Environ 200 membres revendiqués en France
Pour autant, des couteaux et des matraques ont été retrouvés par les gendarmes ayant arrêté la douzaine de membres du collectif, samedi après-midi. " Il s'agissait de deux couteaux de cuisine et d'une matraque, qui ont été retrouvés dans le coffre d'une voiture de l'un de nos membres", explique Benjamin, porte-parole d'Argos.
" Quand on est arrivé dans le quartier des Provinces, la police était déjà au courant qu'il allait se passer quelque chose puisque trois cars de CRS étaient stationnés à proximité, poursuit-il.

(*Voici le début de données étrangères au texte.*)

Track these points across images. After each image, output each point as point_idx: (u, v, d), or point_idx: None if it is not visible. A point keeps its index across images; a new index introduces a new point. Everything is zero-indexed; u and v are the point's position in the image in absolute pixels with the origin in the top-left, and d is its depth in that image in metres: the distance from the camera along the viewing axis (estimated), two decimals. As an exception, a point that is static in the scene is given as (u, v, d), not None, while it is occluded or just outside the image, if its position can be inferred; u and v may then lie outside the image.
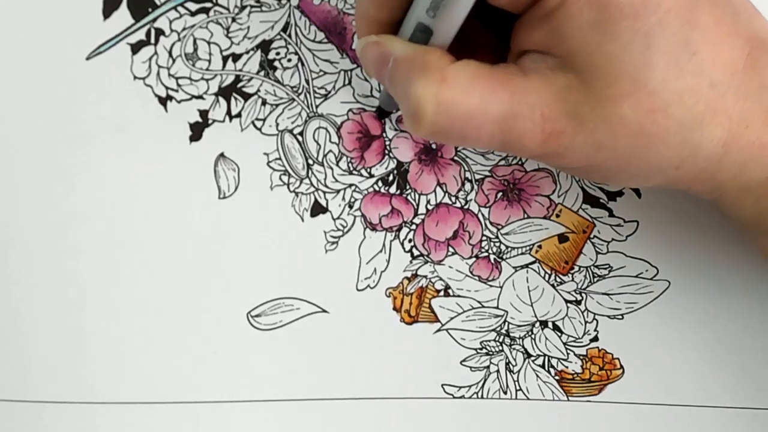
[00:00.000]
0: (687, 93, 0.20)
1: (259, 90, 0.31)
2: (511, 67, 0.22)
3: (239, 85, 0.31)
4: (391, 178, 0.31)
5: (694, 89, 0.20)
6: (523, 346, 0.31)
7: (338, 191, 0.31)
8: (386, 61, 0.23)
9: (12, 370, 0.31)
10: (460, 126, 0.22)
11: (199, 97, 0.31)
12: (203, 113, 0.31)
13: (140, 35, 0.31)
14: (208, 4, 0.31)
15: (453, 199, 0.31)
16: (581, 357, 0.31)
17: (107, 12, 0.31)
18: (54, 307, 0.31)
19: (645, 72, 0.20)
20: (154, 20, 0.31)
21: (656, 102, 0.20)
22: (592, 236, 0.31)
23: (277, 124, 0.31)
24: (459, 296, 0.31)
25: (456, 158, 0.31)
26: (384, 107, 0.30)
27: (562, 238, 0.31)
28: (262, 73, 0.31)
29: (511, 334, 0.31)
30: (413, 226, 0.31)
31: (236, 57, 0.31)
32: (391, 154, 0.31)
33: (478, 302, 0.31)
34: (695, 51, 0.20)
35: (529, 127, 0.21)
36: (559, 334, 0.31)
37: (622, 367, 0.31)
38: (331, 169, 0.31)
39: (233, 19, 0.31)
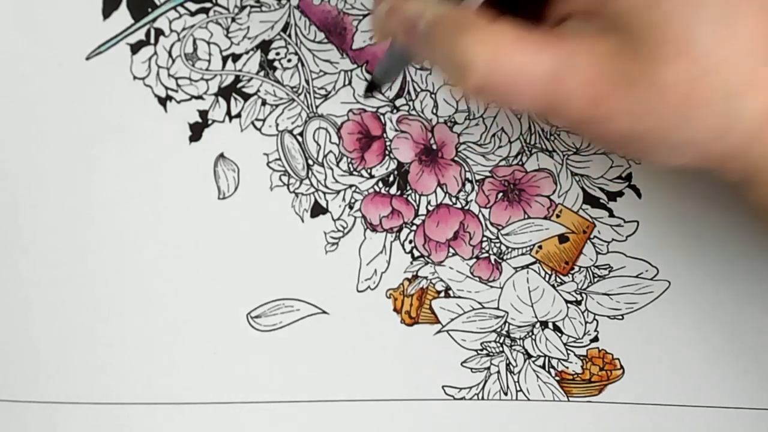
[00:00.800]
0: (731, 61, 0.20)
1: (258, 90, 0.31)
2: (553, 30, 0.22)
3: (239, 85, 0.31)
4: (391, 178, 0.31)
5: (737, 58, 0.20)
6: (523, 347, 0.31)
7: (338, 192, 0.31)
8: (416, 23, 0.23)
9: (13, 370, 0.31)
10: (508, 82, 0.21)
11: (199, 97, 0.31)
12: (203, 113, 0.31)
13: (140, 35, 0.31)
14: (208, 4, 0.31)
15: (453, 199, 0.31)
16: (581, 357, 0.31)
17: (107, 12, 0.31)
18: (54, 308, 0.31)
19: (691, 37, 0.20)
20: (154, 20, 0.31)
21: (700, 69, 0.20)
22: (592, 236, 0.31)
23: (277, 125, 0.31)
24: (459, 297, 0.31)
25: (456, 159, 0.31)
26: (378, 81, 0.29)
27: (562, 238, 0.31)
28: (262, 73, 0.31)
29: (512, 335, 0.31)
30: (414, 227, 0.31)
31: (236, 57, 0.31)
32: (391, 155, 0.31)
33: (479, 303, 0.31)
34: (740, 18, 0.20)
35: (574, 89, 0.21)
36: (560, 334, 0.31)
37: (622, 367, 0.31)
38: (332, 169, 0.31)
39: (233, 19, 0.31)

On a dû faire très rapidement l'action, avec une quinzaine de militants alors qu'on était une quarantaine. Après, on a vu trois cars de gendarmes arriver pour nous arrêter, mais les militants se sont dispersés et aucun de nous n'a été interpellé sur place".
C'est en fait bien après l'action, sur le retour de Cherbourg, que deux véhicules se sont fait intercepter par un barrage routier. Les armes de catégories D ont été découvertes à ce moment-là, et les douze activistes arrêtés. Après deux jours de garde à vue, ils ont comparu ce lundi devant le tribunal correctionnel de Cherbourg, et sont ressortis libres.
Originaires de Lyon, Paris, Nantes et Marseille, ces jeunes adhérents (le plus âgé a 28 ans) connaîtront leur sort prochainement. Argos revendique environ 200 membres disséminés aux quatre coins de la France, notamment à Rouen et dans la région.